In response to a reader's comment requesting recommendations of free books to listen to, I threw this together:
I'd start with this page of Chesterton's works available free on LibriVox. Chesterton is an acquired taste that assumes some ability on the part of the reader or listener. If you haven't listened to him before, maybe I'd start with What's Wrong with the World around chapter 15 or so because...
his wisdom on the sexes is, for postmoderns such as you and me, cataclysmic. But also Orthodoxy and Heresies and The Thing (not on LibriVox yet!) and Everlasting Man(not on LibriVox yet!) and The Appetite of Tyranny (the last six minutes are stunning) andEugenics and Other Evils and Alarms and Discursions and All Things Considered and What I Saw in America.
Maybe Hillaire Belloc.
Keep in mind that these are Roman Catholic authors so don't believe a word they say about Protestantism or (especially) what they mistakenly understand as "Calvinism."
For fun, Jerome Jerome's Three Men in a Boat or anything by P. G. Wodehouse.
Samuel Johnson's Plan and Preface to a Dictionary of English is fascinating.
Gregory the Great's Pastoral Care (not Librivox, but the Internet Archive) is very helpful, spiritually—and not just for pastors.
Ocassionally you'll run into chapters read by annoying people, but remember they don't get paid.

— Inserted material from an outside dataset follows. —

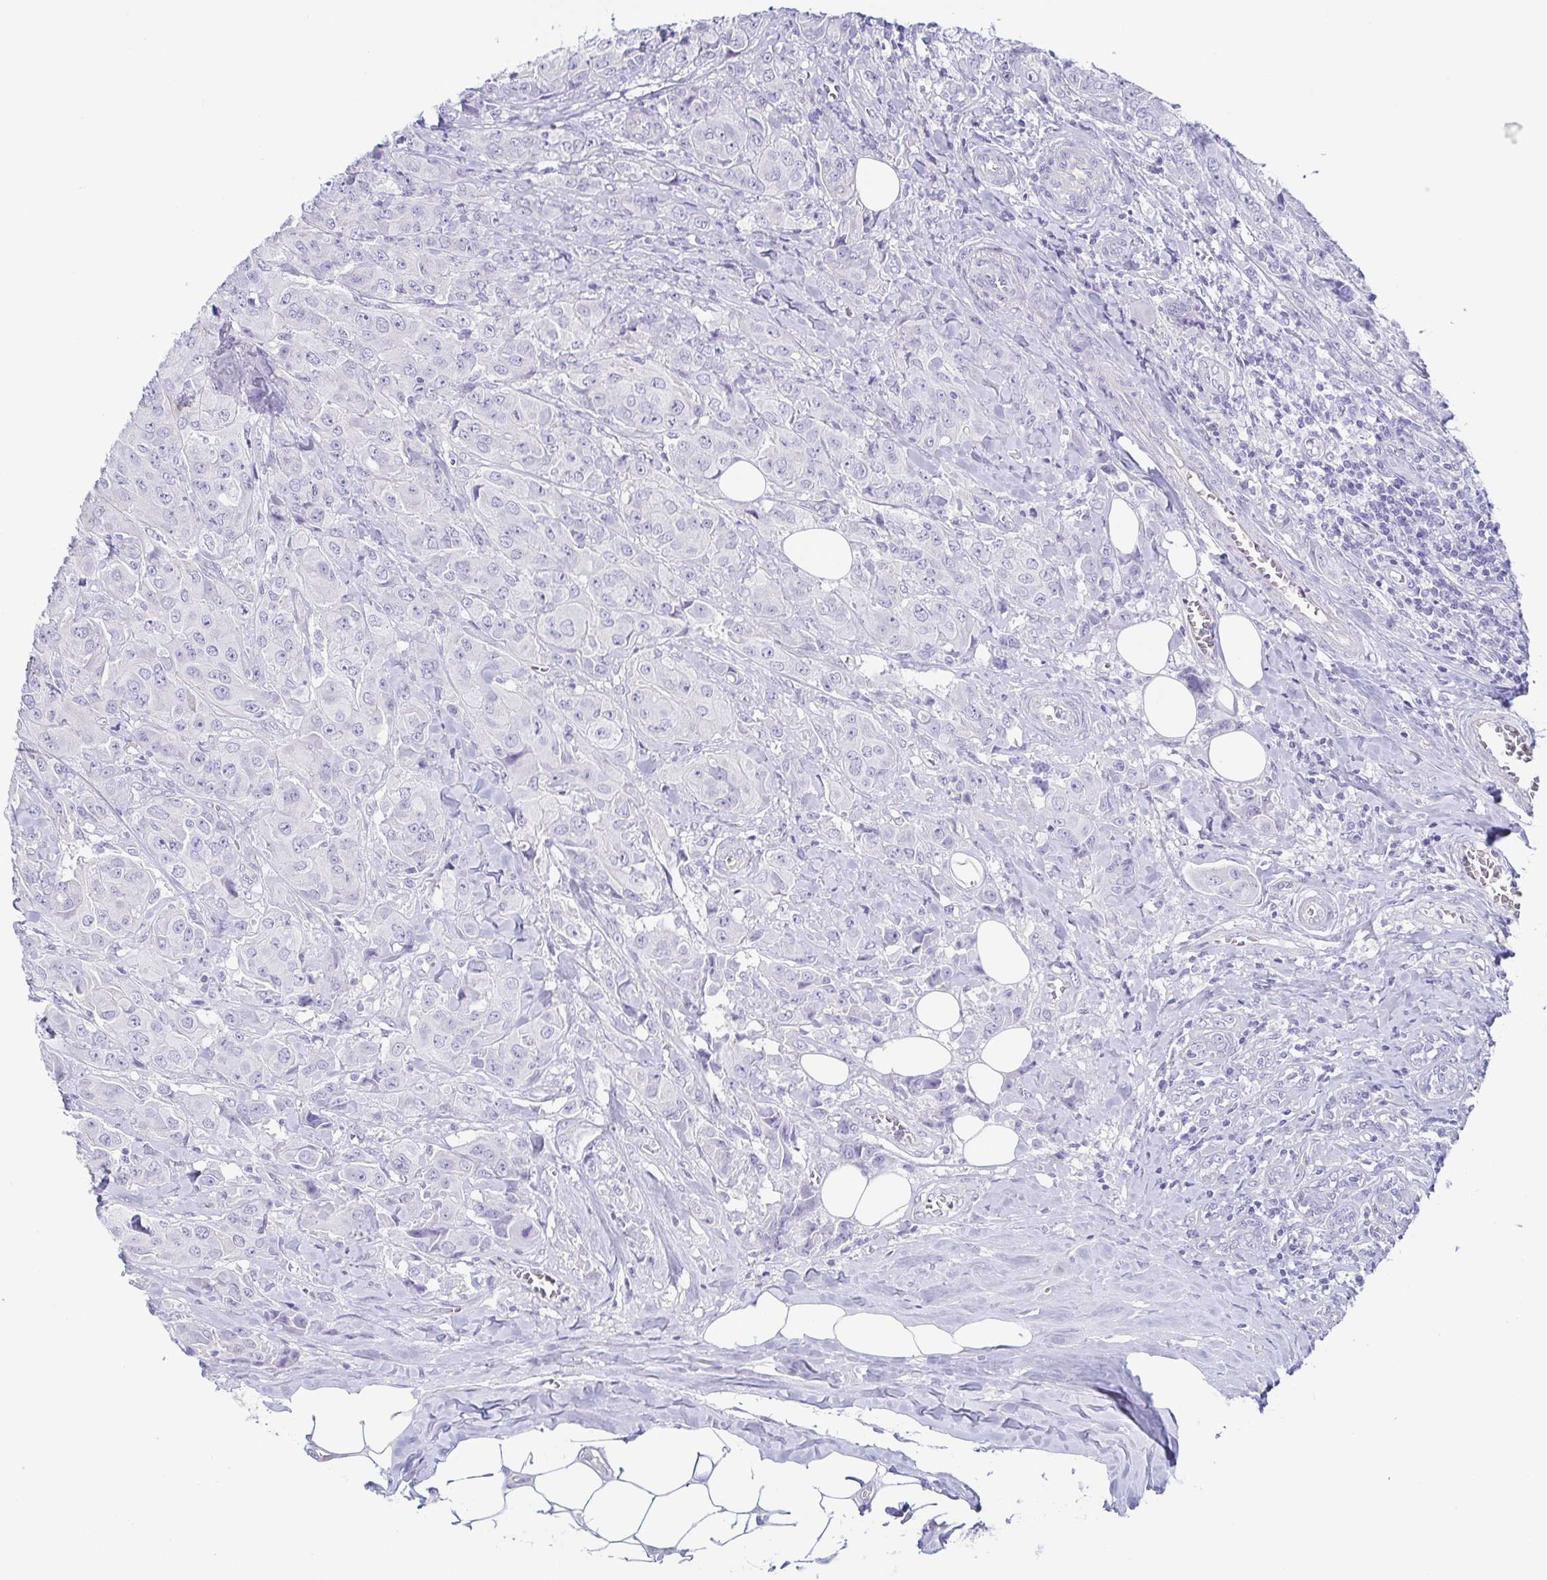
{"staining": {"intensity": "negative", "quantity": "none", "location": "none"}, "tissue": "breast cancer", "cell_type": "Tumor cells", "image_type": "cancer", "snomed": [{"axis": "morphology", "description": "Normal tissue, NOS"}, {"axis": "morphology", "description": "Duct carcinoma"}, {"axis": "topography", "description": "Breast"}], "caption": "The micrograph demonstrates no significant positivity in tumor cells of infiltrating ductal carcinoma (breast).", "gene": "PRR4", "patient": {"sex": "female", "age": 43}}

Today, though, I wrote the LibriVox people asking them to replace chapters 35 and 37 of What's Wrong with the World because the reader has rendered them unintelligible.
Too, get the copy of Pilgrim's Progress and listen to it. (Most anything by Bunyan would be good.) Also Spurgeon's All of Grace. I could go on, but that's a start. If you're married, for your wife, Elizabeth Prentiss Stepping Heavenward.
Finally, for some time now I've made it a habit to listen the New Testament book of Romans as recorded by Dale McConachie (available here). Listen to Scripture first, and Romans is an excellent place to hover for a long, long time. If I cut my grass and Heather and Doug's grass, I get through Romans two or three times. When you listen to Chesterton, you listen to Chesterton, but when you listen to Romans, you listen to God.